» TEKS PILIHAN:
◇ ◇ ◇
Agar setiap orang mengetahuinya, memerintahkan pengundangan Undang-undang ini dengan penempatannya dalam Lembaran Negara Republik Indonesia.



Disahkan di Jakarta
Pada tanggal 20 April 1999

PRESIDEN REPUBLIK INDONESIA


ttd.


BACHARUDDIN JUSUF HABIBIE




Diundangkan di Jakarta
Pada tanggal 20 April 1999

MENTERI NEGARA SEKRETARIS NEGARA
REPUBLIK INDONESIA


ttd.


AKBAR TANDJUNG




LEMBARAN NEGARA REPUBLIK INDONESIA TAHUN 1999 NOMOR 42

PENJELASAN
ATAS
UNDANG-UNDANG REPUBLIK INDONESIA
NOMOR 8 TAHUN 1999
TENTANG
PERLINDUNGAN KONSUMEN
I. UMUM
Pembangunan dan perkembangan perekonomian umumnya dan khususnya di bidang perindustrian dan perdagangan nasional telah menghasilkan berbagai variasi barang dan/atau jasa yang dapat dikonsumsi. Di samping itu, globalisasi dan perdagangan bebas yang didukung oleh kemajuan teknologi telekomunikasi dan informatika telah memperluas ruang gerak arus transaksi barang dan/atau jasa melintasi batasbatas wilayah suatu negara, sehingga barang dan/jasa yang ditawarkan bervariasi baik produksi luar negeri maupun produksi dalam negeri.
Kondisi yang demikian pada satu pihak mempunyai manfaat bagi konsumen karena kebutuhan konsumen akan barang dan/atau jasa yang diinginkan dapat terpenuhi serta semakin terbuka lebar kebebasan untuk memilih aneka jenis kualitas barang dan/atau jasa sesuai dengan keinginan dan kemampuan konsumen.
Disisi lain, kondisi dan fenomena tersebut di atas dapat mengakibatkan kedudukan pelaku usaha dan konsumen menjadi tidak seimbang dan konsumen berada pada posisi yang lemah. Konsumen menjadi objek aktivitas bisnis untuk meraup keuntungan yang sebesarbesarnya oleh pelaku usaha melalui kiat promosi, cara penjualan, serta penerapan perjanjian standar yang merugikan konsumen.
Faktor utama yang menjadi kelemahan konsumen adalah tingkat kesadaran konsumen akan haknya masih rendah. Hal ini terutama disebabkan oleh rendahnya pendidikan konsumen. Oleh karena itu, Undang-undang Perlindungan Konsumen dimaksudkan menjadi landasan hukum yang kuat bagi pemerintah dan lembaga perlindungan konsumen swadaya masyarakat untuk melakukan upaya pemberdayaan konsumen melalui pembinaan dan pendidikan konsumen.
◇ ◇ ◇
» KUMPULAN DATA:
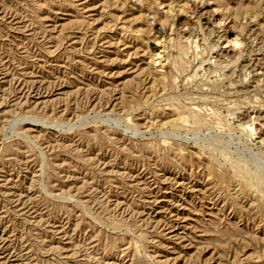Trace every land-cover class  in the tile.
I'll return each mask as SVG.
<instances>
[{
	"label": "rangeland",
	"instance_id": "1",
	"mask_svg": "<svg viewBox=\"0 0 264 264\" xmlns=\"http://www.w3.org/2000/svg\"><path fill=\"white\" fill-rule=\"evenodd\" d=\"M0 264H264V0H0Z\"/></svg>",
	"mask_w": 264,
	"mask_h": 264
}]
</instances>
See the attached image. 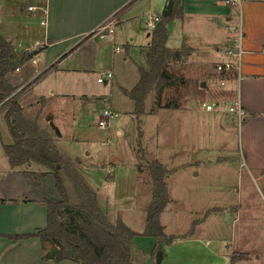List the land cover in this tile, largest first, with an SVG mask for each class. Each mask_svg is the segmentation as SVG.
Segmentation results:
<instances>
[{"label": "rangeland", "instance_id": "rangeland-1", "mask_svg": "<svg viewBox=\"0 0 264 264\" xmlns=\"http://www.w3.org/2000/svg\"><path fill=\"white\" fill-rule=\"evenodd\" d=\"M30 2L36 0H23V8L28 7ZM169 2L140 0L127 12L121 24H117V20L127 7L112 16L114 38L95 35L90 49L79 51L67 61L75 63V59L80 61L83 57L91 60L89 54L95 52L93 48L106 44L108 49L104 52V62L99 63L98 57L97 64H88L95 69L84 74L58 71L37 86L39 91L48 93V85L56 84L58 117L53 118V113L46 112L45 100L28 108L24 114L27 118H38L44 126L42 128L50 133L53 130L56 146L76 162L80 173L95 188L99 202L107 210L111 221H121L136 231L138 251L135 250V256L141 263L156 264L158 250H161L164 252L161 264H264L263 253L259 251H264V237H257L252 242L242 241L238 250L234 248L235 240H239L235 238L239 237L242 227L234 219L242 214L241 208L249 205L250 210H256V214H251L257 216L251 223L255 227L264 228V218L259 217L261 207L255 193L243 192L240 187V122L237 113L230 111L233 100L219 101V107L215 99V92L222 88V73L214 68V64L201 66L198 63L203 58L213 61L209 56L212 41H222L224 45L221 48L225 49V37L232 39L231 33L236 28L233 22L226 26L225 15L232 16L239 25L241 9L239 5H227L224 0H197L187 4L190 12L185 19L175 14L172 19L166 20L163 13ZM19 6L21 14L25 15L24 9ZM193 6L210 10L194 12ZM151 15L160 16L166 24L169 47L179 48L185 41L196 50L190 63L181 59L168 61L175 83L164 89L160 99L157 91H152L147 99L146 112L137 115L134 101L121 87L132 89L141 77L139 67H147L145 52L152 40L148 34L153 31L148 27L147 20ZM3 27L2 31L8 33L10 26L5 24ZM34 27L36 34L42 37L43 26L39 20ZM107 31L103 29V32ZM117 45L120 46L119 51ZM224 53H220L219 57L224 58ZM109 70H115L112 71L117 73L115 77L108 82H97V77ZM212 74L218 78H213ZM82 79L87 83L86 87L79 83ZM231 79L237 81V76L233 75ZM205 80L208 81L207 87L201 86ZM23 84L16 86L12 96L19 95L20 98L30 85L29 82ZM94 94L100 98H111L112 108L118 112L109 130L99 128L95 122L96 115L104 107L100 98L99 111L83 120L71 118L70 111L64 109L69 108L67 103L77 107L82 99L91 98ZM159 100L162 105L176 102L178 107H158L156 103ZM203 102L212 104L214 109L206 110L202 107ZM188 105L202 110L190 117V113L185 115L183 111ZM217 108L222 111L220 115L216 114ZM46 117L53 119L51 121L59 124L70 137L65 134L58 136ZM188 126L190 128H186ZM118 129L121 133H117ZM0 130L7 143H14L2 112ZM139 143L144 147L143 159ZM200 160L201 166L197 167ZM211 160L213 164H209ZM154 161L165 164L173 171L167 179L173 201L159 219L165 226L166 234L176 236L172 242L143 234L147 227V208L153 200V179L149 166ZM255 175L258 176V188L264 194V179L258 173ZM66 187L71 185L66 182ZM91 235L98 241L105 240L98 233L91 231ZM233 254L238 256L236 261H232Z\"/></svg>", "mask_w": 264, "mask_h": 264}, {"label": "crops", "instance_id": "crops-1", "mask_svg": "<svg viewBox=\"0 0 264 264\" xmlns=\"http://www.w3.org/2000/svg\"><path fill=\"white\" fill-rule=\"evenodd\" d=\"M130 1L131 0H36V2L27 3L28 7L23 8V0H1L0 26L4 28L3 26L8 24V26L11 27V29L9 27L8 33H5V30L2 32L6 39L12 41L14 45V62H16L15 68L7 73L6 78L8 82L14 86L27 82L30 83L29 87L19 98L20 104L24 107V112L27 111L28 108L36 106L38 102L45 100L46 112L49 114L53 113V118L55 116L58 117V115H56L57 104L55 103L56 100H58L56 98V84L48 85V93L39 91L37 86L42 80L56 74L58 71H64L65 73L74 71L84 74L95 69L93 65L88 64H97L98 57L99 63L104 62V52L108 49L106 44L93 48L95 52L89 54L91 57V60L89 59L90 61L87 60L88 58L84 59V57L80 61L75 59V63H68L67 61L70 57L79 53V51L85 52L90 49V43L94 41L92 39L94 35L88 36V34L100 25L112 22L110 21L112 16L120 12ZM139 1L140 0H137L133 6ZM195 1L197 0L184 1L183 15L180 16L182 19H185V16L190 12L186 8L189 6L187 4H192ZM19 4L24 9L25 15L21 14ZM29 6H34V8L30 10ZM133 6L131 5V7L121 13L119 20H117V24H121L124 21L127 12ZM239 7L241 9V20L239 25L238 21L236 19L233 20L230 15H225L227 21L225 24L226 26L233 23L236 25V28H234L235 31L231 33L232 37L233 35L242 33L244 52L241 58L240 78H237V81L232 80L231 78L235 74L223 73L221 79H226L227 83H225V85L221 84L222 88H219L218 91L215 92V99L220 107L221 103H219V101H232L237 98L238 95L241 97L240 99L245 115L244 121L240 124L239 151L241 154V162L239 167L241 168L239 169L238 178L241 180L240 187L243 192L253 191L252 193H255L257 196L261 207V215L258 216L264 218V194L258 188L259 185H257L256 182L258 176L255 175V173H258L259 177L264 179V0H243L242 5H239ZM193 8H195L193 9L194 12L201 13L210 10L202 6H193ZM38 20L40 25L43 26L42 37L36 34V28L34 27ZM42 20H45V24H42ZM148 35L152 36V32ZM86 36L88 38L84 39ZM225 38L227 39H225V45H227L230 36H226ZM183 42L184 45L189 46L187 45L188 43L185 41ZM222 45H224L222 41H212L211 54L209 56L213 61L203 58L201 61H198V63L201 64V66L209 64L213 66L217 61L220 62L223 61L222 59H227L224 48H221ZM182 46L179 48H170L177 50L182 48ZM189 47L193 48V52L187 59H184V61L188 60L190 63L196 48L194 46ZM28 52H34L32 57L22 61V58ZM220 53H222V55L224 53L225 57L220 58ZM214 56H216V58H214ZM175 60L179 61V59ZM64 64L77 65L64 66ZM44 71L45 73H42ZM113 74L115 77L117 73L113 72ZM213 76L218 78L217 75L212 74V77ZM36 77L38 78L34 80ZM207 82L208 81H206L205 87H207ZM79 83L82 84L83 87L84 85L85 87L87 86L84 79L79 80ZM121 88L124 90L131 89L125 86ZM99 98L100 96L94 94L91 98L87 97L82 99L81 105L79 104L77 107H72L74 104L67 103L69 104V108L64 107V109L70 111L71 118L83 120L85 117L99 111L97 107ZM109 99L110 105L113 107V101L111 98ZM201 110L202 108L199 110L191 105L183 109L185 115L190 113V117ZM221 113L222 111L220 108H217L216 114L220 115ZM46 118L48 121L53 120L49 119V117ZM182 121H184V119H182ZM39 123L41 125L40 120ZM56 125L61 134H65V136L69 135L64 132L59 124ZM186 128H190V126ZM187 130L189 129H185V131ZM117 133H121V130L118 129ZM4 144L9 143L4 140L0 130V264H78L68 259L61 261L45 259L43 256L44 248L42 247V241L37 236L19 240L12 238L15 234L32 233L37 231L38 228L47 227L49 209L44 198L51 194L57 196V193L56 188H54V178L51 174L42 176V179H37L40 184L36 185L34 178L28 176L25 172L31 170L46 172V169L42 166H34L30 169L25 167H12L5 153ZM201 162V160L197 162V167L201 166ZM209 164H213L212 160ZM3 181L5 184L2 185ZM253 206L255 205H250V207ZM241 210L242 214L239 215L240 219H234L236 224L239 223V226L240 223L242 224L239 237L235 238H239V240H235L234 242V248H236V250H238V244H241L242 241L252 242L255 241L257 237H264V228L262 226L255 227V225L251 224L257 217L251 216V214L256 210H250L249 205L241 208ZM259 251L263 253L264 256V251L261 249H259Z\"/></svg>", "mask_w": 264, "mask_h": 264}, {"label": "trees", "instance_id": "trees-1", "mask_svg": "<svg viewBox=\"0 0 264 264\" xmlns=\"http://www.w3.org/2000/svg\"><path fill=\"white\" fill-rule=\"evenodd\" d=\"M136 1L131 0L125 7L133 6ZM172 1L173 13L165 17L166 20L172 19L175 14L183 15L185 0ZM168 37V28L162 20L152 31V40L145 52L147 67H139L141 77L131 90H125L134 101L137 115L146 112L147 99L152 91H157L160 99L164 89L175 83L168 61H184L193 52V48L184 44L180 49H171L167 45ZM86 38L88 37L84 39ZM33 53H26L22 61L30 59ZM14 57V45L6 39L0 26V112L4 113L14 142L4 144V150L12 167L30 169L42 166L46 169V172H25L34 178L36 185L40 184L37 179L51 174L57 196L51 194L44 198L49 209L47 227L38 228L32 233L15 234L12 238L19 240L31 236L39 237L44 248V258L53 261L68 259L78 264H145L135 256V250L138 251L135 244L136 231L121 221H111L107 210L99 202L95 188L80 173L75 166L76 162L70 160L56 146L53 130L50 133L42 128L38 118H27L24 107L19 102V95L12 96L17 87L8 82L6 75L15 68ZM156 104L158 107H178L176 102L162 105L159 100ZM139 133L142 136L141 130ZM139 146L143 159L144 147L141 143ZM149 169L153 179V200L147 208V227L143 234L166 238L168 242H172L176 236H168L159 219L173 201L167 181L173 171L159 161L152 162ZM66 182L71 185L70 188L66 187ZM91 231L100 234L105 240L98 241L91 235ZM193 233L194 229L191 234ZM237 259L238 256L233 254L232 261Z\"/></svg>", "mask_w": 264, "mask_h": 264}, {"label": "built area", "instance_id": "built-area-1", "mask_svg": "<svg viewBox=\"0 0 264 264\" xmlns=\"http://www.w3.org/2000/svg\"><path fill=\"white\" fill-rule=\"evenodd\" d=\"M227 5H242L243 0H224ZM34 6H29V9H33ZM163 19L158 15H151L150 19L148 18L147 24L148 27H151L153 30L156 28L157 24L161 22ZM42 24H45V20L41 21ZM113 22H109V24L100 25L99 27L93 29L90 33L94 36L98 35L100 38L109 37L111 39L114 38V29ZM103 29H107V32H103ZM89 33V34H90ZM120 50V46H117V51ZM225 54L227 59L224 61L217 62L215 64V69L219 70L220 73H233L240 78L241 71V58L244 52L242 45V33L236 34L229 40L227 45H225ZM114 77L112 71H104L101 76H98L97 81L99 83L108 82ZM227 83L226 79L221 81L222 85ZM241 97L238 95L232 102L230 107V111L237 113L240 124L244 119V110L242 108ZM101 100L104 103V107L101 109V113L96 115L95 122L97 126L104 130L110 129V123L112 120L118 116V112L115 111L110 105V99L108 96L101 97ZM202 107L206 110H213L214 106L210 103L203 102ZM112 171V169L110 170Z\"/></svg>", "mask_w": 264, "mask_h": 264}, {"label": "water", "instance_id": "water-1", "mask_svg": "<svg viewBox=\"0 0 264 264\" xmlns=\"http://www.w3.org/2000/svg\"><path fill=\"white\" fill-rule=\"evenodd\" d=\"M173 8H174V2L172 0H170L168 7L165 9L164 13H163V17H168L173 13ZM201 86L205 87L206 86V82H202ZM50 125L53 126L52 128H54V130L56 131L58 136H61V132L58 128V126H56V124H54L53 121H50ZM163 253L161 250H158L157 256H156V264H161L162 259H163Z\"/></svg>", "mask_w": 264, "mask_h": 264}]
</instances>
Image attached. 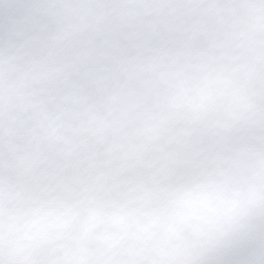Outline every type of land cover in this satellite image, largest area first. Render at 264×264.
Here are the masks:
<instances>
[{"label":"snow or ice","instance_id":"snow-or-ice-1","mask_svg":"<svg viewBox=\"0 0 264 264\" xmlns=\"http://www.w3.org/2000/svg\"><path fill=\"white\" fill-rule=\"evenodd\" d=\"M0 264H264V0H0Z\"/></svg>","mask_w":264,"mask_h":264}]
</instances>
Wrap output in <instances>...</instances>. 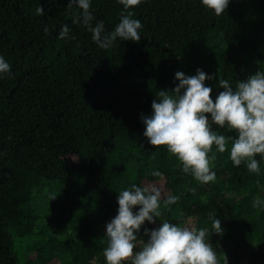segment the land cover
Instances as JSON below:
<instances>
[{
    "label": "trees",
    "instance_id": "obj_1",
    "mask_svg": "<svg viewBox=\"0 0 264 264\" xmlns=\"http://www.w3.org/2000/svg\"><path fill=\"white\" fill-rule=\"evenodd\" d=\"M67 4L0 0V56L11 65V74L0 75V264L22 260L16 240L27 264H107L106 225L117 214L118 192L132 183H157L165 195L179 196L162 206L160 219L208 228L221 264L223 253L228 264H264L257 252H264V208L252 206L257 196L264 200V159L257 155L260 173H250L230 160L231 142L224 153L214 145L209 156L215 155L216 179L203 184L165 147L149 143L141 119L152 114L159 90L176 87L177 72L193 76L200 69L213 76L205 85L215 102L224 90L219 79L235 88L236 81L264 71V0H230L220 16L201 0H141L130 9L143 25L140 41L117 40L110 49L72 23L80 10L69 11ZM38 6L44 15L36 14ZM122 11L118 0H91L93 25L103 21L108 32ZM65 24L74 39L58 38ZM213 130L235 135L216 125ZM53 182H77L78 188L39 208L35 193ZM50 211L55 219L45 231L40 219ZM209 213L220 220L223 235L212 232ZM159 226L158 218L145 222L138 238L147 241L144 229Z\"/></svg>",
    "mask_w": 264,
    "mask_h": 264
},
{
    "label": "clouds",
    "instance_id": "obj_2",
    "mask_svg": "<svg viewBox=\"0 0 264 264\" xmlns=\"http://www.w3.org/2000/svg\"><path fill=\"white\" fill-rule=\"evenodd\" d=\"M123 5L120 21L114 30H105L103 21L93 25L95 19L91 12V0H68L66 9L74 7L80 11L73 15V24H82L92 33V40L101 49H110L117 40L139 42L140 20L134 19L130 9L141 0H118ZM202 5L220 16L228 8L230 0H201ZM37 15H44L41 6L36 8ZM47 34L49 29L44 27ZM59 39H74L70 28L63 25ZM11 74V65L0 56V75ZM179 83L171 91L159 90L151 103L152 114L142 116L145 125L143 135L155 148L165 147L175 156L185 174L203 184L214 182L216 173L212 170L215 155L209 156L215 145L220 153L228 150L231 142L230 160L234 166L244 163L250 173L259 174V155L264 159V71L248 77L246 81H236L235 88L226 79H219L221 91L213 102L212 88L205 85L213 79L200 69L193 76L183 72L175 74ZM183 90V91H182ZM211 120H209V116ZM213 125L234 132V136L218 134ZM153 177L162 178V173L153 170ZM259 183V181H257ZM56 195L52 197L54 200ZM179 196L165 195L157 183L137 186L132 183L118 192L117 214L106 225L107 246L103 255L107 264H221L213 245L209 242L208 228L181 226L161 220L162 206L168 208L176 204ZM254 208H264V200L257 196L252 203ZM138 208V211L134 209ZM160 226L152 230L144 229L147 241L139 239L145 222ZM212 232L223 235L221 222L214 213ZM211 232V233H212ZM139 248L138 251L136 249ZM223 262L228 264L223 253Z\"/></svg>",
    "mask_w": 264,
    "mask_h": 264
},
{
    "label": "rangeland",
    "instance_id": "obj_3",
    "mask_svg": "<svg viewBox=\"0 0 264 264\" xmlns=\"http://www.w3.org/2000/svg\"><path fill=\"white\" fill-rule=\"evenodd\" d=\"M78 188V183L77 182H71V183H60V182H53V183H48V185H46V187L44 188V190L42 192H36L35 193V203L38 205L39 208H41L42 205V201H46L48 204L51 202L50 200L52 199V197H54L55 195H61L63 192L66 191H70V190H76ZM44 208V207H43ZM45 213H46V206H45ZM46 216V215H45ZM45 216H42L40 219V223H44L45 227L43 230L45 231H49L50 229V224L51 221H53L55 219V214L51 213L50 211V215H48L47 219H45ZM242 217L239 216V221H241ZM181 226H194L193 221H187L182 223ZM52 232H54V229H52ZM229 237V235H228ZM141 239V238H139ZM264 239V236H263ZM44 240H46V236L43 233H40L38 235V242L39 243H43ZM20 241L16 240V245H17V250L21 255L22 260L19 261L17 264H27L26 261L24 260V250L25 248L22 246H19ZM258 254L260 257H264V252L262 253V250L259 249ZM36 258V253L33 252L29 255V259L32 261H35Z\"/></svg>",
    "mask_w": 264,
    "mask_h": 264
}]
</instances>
◇ ◇ ◇
» LATIHAN: Salin tanpa perubahan bagian teks tentang perlindungan konsumen yang dibuka dengan kata-kata yang memuat "LEMBARAN NEGARA REPUBLIK INDONESIA TAHUN" dan ditutup dengan "produksi dalam negeri.".

» JAWABAN DI BAWAH:
LEMBARAN NEGARA REPUBLIK INDONESIA TAHUN 1999 NOMOR 42

PENJELASAN
ATAS
UNDANG-UNDANG REPUBLIK INDONESIA
NOMOR 8 TAHUN 1999
TENTANG
PERLINDUNGAN KONSUMEN
I. UMUM
Pembangunan dan perkembangan perekonomian umumnya dan khususnya di bidang perindustrian dan perdagangan nasional telah menghasilkan berbagai variasi barang dan/atau jasa yang dapat dikonsumsi. Di samping itu, globalisasi dan perdagangan bebas yang didukung oleh kemajuan teknologi telekomunikasi dan informatika telah memperluas ruang gerak arus transaksi barang dan/atau jasa melintasi batasbatas wilayah suatu negara, sehingga barang dan/jasa yang ditawarkan bervariasi baik produksi luar negeri maupun produksi dalam negeri.